Pas de dortoir pour ce soir, ouf. Le soulagement s’empare d’elle. Son manager ne sera pas au courant de son état. L’agence ne la réprimandera pas une fois de plus. Et Iseul ne sera pas réveillée par sa faute. Tant mieux. Elle n’a aucune idée de l’endroit où il compte l’amener. Tout ce qu’elle souhaite, c’est un lit, une douche et un endroit chaud. Elle ne demande pas grand-chose d’autre. « On va où ? » demande-t-elle, toujours trop curieuse pour son propre bien. Peut-être qu’il l’emmène chez lui. Oh la la, elle ne saura plus où se mettre si c’est le cas. Rien qu’à l’idée, ses pulsations cardiaques s’accélèrent. Mauvaise idée vu la position dans laquelle elle se trouve, sur son dos. Il doit pouvoir le sentir, s’il y fait attention. Pas très futé de sa part.
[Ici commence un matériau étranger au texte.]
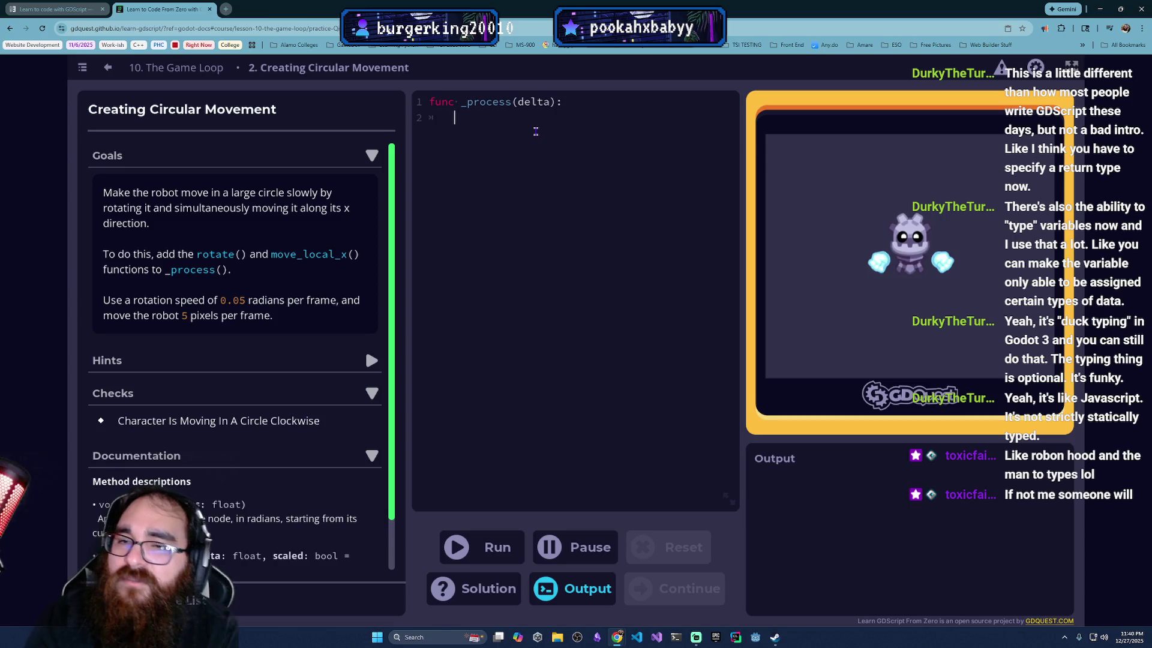
type("ro")
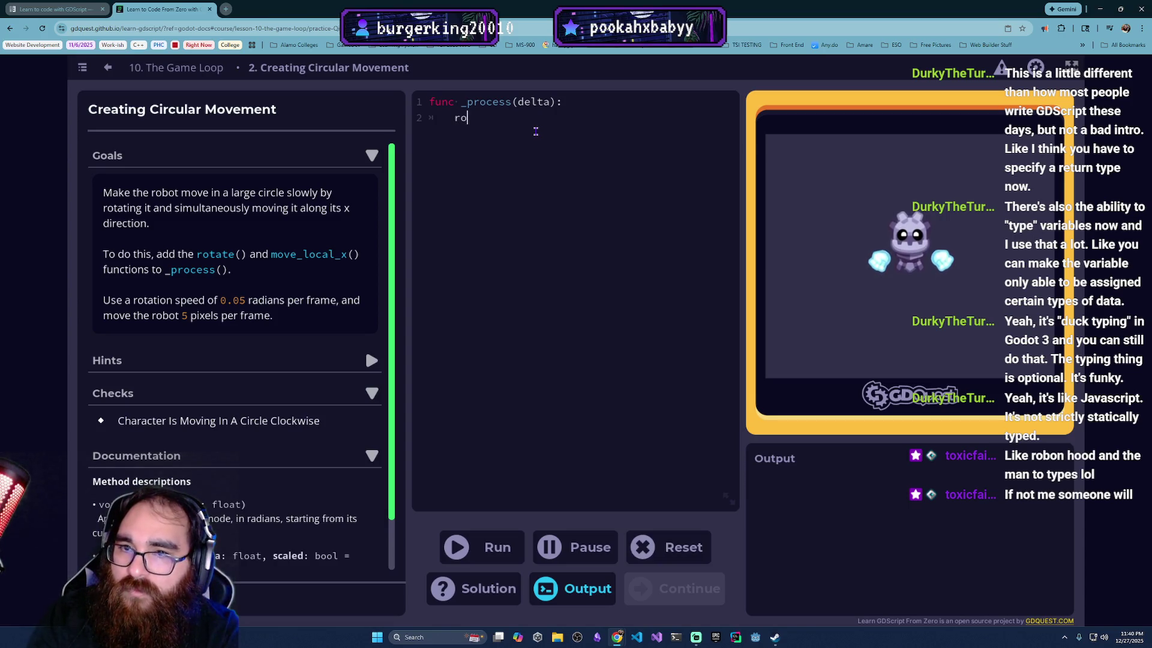
type("tate(")
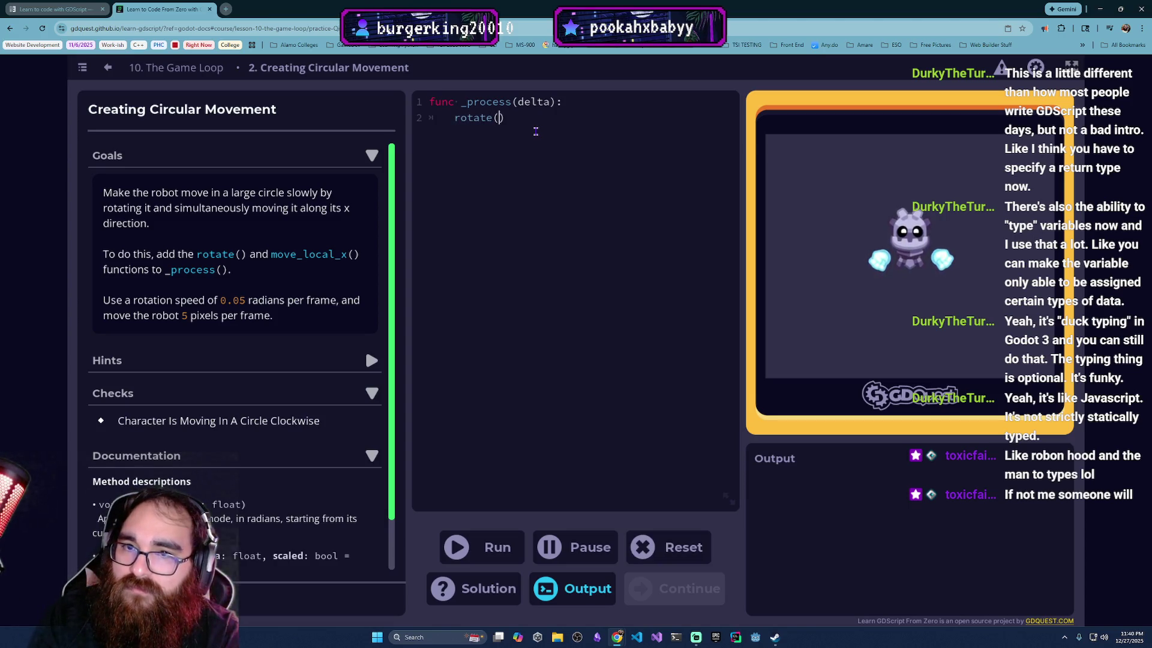
type("0")
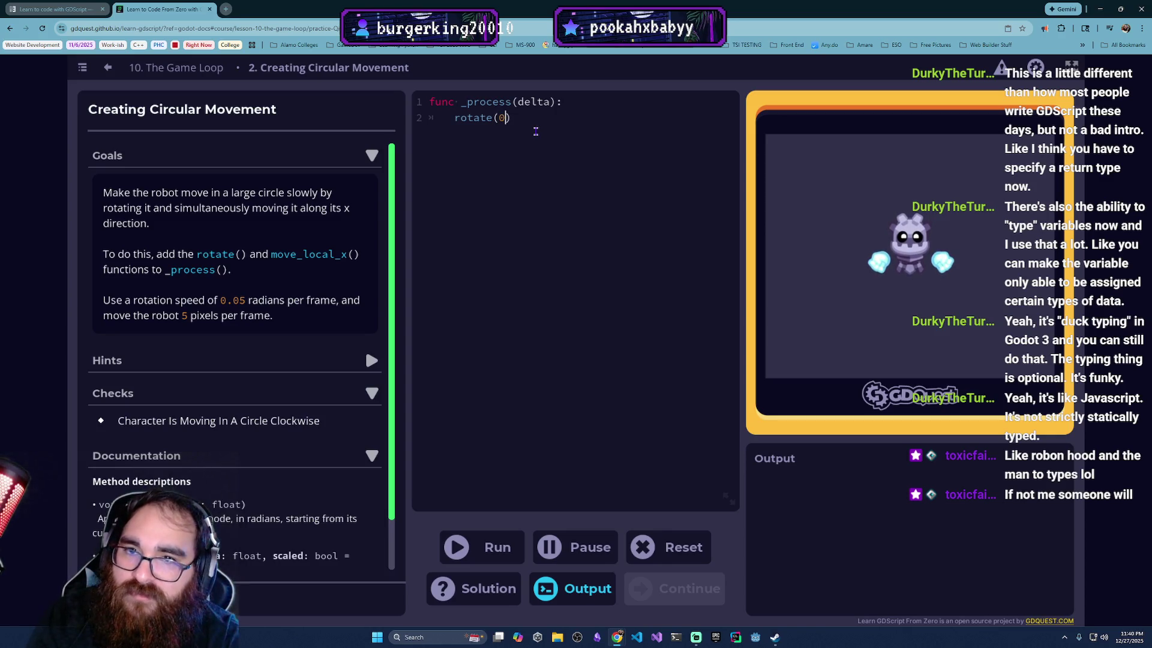
type(".05) \t")
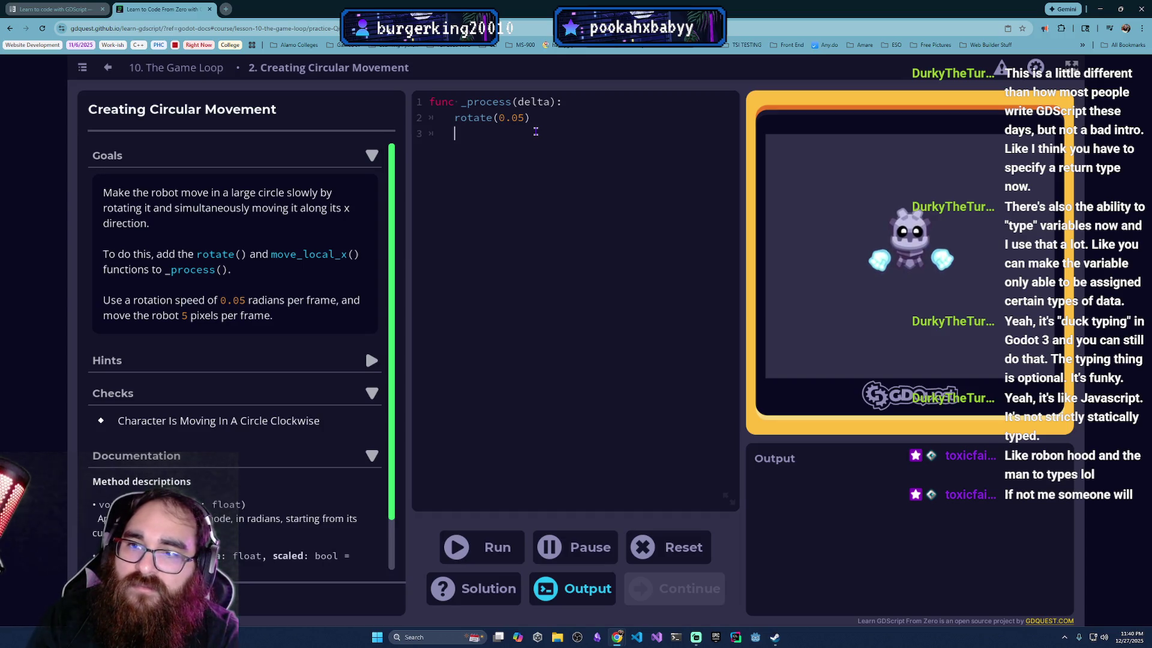
type("move_local_")
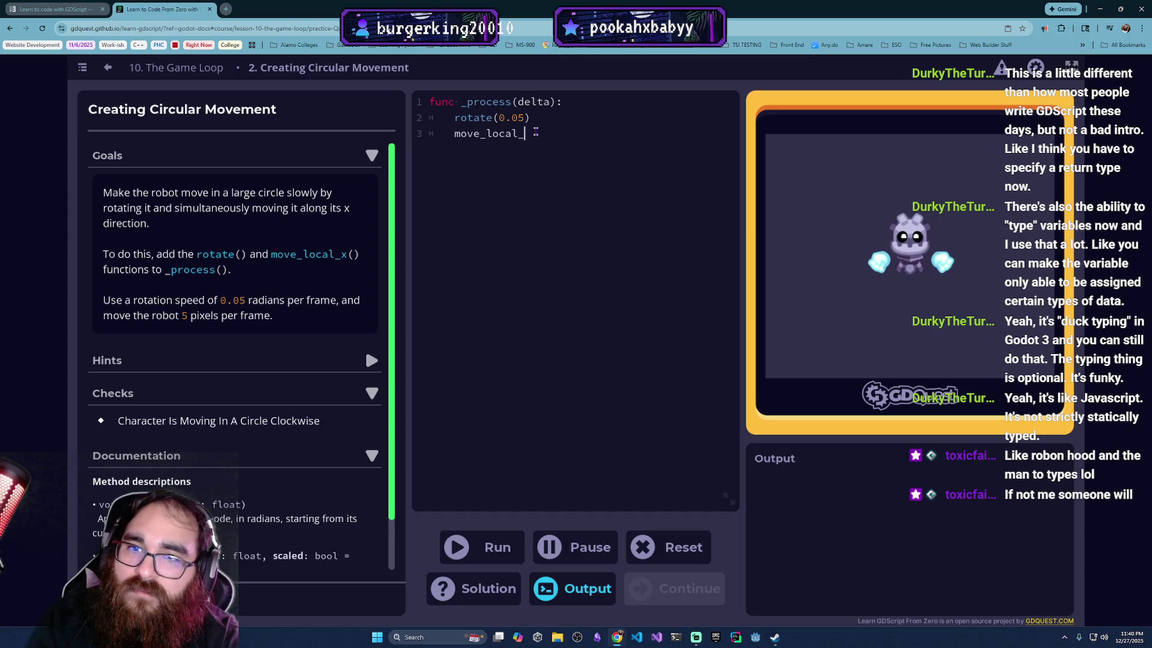
type("x(5")
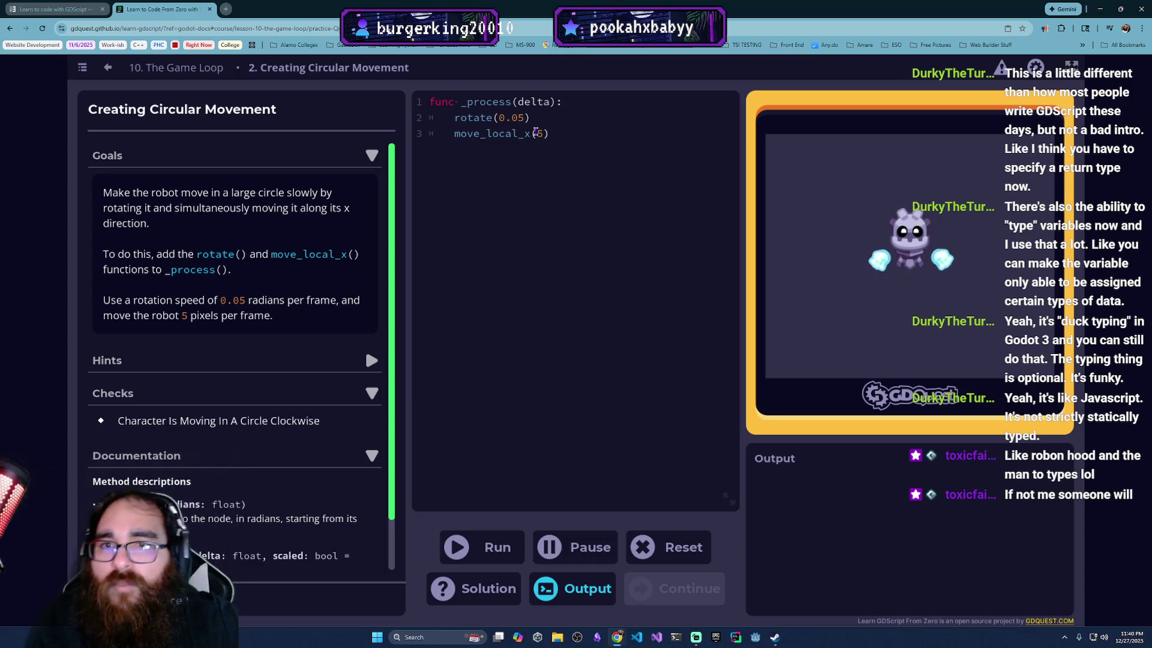
Step: Run rotate(0.05) and move_local_x(5) in _process, passing the circular movement practice, and continue
left_click(496, 549)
Evidemment qu’il dormait. Ça semblerait logique pour toute personne normale mais la demoiselle a pris bien trop d’alcool pour que la logique soit dans son esprit. Elle a même réveillé son chien au passage et l’autre. L’autre quoi ? Il ne termine pas sa phrase et ça a bien le don de l’intriguer. Elle lui demandera, plus tard, un jour, dans quelques heures, semaines, mois, mais un jour promis. Elle l’a déjà suffisamment enquiquiné pour la soirée. S’amusant à enfoncer son index dans le torse du jeune homme, elle lui fait remarquer qu’il est plus musclé qu’elle ne le pensait. En même temps, elle n’a jamais vraiment eu l’occasion de pouvoir toucher la marchandise ou même l’approcher de très près. « Pas seulement les demoiselles dans les gradins » dit-elle en pouffant de rire avant d’arrêter ses manœuvres. Non, pas seulement les spectatrices. Elle se souvient notamment avoir assisté au tournage du premier clip des D.Avenue où Insu était danseur et, ouais, elle avait apprécié le spectacle quoi. « Manger ou devenir bonne, j’ai choisi la facilité. Trop la flemme » dit-elle en baillant allègrement dans le dos du danseur.

Plus il avance dans la ville et plus elle se demande où est-ce qu’il compte l’emmener. Et finalement, c’est la grande porte d’un hôtel qu’elle passe, toujours sur son dos. Quelques minutes après, l’ascenseur passé, elle se retrouve jetée comme une vieille chaussette sur le lit. « Eh ça fait mal ça » gémit-elle avant de faire l’étoile de mer sur le lit. Les yeux fermés, elle écoute ce qu’il lui pose comme question. Dans quel endroit sont-elles allées, précisément. Elle ne s’en souvient même pas. « Dans un bar, je me souviens plus bien. Comme c’était un coin VIP réservé, on m’a pas demandé mes papiers » répond-t-elle en gloussant. « Je sais pas, je crois que Ahreum est rentrée avec des amis, je suis partie la première, j’avais sommeil » continue-t-elle en baillant sauvagement « puis je me suis retrouvée à louper le dernier métro et je savais pas quoi faire donc je suis allée au parc » murmure-t-elle, se roulant en boule sur le côté. « Puis t’es venu me sauver »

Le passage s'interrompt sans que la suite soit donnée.